__INPUT DATA__.

◆ ◆ ◆ ◆ ◆ ◆ ◆

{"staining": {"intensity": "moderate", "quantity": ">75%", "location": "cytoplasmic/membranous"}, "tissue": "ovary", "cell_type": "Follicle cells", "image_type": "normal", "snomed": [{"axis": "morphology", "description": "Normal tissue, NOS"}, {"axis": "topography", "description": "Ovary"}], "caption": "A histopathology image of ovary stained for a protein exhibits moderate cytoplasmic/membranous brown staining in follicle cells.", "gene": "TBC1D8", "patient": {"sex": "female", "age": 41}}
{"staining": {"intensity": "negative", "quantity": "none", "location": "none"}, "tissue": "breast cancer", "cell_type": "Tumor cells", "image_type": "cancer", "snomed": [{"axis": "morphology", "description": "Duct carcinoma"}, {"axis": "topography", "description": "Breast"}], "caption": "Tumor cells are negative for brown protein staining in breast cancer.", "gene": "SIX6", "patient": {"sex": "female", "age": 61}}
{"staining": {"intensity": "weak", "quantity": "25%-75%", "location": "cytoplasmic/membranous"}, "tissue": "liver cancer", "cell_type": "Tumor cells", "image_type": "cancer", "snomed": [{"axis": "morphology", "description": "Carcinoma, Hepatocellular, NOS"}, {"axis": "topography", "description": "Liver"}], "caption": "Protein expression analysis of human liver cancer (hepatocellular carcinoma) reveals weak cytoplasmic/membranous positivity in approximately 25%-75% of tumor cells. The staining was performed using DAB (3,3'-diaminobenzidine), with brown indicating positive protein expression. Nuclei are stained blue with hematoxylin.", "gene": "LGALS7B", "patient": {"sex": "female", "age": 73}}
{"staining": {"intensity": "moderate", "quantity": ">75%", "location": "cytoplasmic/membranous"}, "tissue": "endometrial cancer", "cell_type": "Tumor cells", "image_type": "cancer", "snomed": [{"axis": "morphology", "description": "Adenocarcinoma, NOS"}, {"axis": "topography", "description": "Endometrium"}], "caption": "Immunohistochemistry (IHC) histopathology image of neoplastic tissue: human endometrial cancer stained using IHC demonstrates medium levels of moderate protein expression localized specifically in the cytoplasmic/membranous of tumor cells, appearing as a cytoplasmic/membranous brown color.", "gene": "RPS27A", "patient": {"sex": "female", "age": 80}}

◆ ◆ ◆ ◆ ◆ ◆ ◆

__WHAT YOU SHOULD DO__.
The line with "expression analysis of" through the last line of the data: write these out exactly, and no others.

__YOUR RESPONSE__.
{"staining": {"intensity": "weak", "quantity": "25%-75%", "location": "cytoplasmic/membranous"}, "tissue": "liver cancer", "cell_type": "Tumor cells", "image_type": "cancer", "snomed": [{"axis": "morphology", "description": "Carcinoma, Hepatocellular, NOS"}, {"axis": "topography", "description": "Liver"}], "caption": "Protein expression analysis of human liver cancer (hepatocellular carcinoma) reveals weak cytoplasmic/membranous positivity in approximately 25%-75% of tumor cells. The staining was performed using DAB (3,3'-diaminobenzidine), with brown indicating positive protein expression. Nuclei are stained blue with hematoxylin.", "gene": "LGALS7B", "patient": {"sex": "female", "age": 73}}
{"staining": {"intensity": "moderate", "quantity": ">75%", "location": "cytoplasmic/membranous"}, "tissue": "endometrial cancer", "cell_type": "Tumor cells", "image_type": "cancer", "snomed": [{"axis": "morphology", "description": "Adenocarcinoma, NOS"}, {"axis": "topography", "description": "Endometrium"}], "caption": "Immunohistochemistry (IHC) histopathology image of neoplastic tissue: human endometrial cancer stained using IHC demonstrates medium levels of moderate protein expression localized specifically in the cytoplasmic/membranous of tumor cells, appearing as a cytoplasmic/membranous brown color.", "gene": "RPS27A", "patient": {"sex": "female", "age": 80}}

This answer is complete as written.